How to complete this task
Your result should be every line of the records below that contains the word "mixed".

______________________________

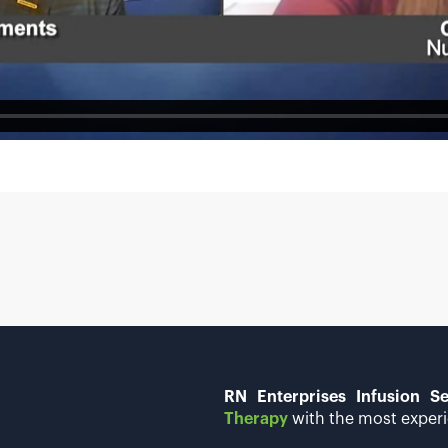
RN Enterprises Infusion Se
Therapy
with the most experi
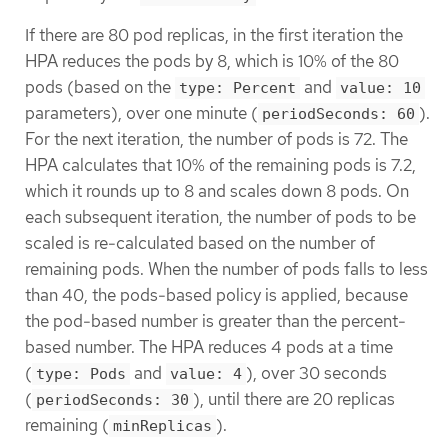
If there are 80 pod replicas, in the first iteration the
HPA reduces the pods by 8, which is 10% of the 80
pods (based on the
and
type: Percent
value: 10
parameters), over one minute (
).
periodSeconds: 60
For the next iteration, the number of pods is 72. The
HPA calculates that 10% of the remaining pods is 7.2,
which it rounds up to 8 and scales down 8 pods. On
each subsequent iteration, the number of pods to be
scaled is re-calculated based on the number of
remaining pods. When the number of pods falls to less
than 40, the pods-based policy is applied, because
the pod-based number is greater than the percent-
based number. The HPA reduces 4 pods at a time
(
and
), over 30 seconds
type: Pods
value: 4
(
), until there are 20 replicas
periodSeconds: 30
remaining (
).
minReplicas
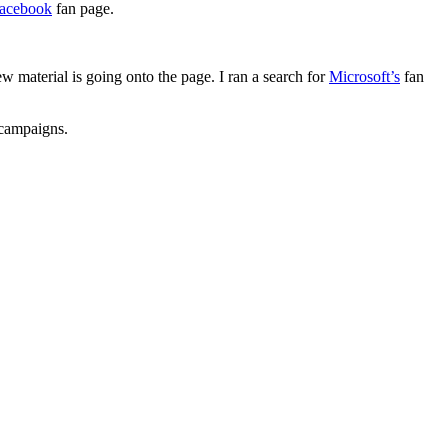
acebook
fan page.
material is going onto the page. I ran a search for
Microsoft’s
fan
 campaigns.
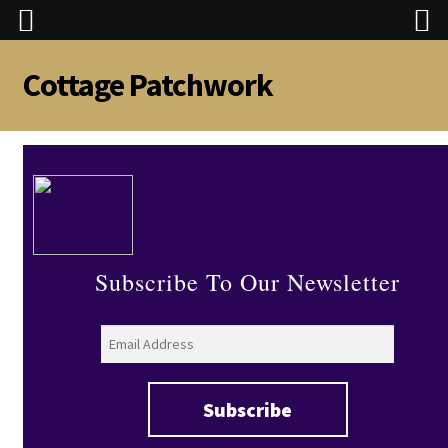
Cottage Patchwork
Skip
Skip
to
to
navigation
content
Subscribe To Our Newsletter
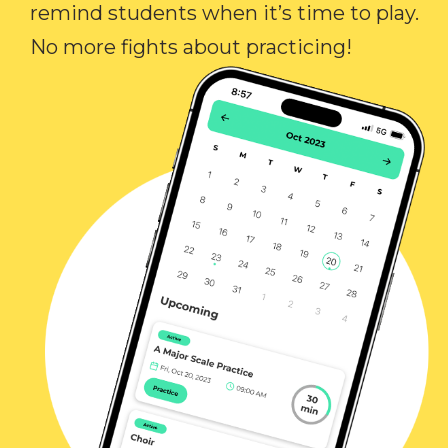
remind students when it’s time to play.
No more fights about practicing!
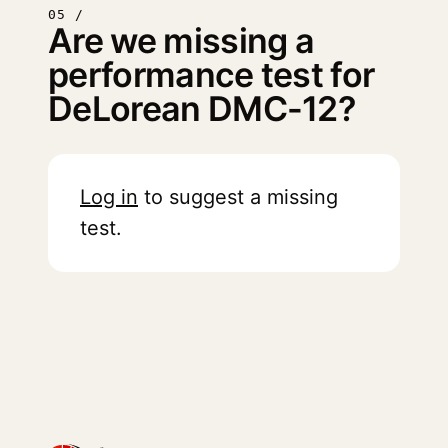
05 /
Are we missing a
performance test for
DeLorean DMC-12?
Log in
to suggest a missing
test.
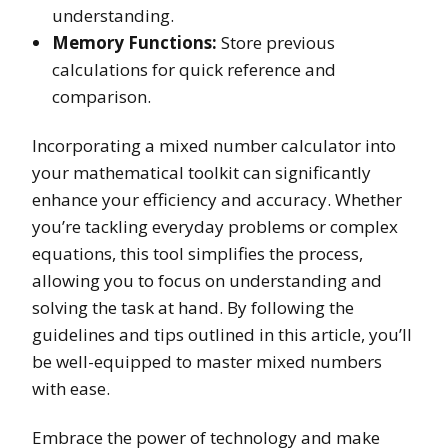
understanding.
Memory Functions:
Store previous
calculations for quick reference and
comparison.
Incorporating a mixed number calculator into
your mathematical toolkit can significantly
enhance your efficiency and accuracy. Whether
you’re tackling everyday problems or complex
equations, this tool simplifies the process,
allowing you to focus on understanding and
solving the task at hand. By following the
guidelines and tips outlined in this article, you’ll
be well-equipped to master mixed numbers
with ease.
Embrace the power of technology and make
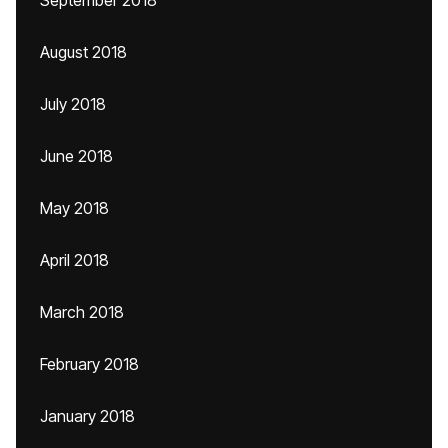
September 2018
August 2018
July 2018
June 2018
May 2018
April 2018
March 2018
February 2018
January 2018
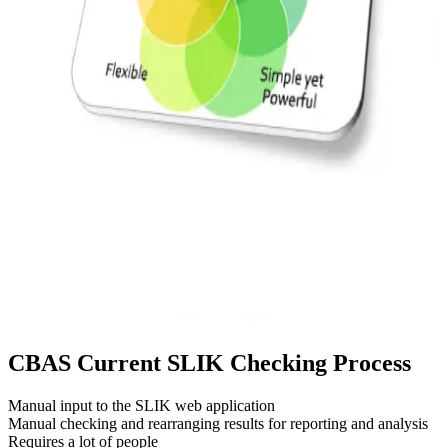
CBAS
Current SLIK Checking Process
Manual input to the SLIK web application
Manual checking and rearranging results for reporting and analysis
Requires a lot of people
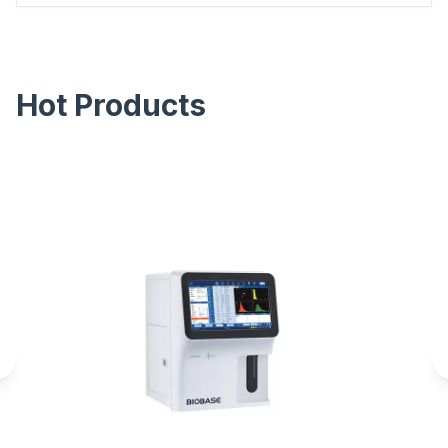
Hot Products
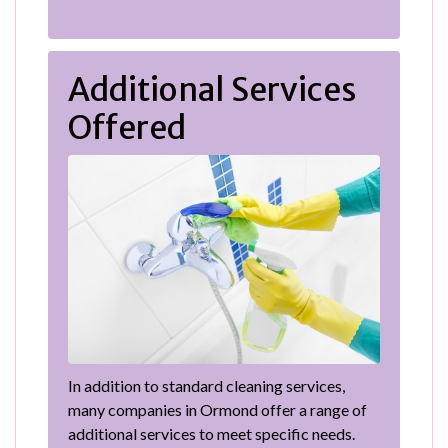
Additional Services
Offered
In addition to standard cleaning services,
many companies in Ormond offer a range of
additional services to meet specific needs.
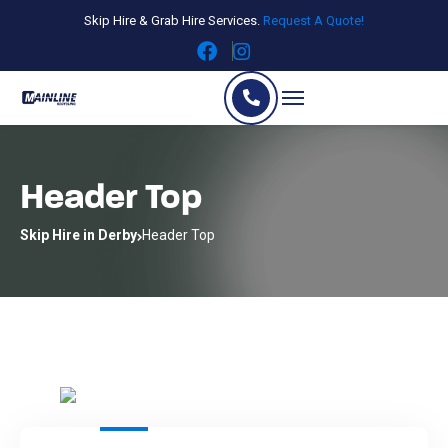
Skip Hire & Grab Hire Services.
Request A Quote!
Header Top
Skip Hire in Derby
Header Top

______________________________

Written solution
Incorporating a mixed number calculator into
be well-equipped to master mixed numbers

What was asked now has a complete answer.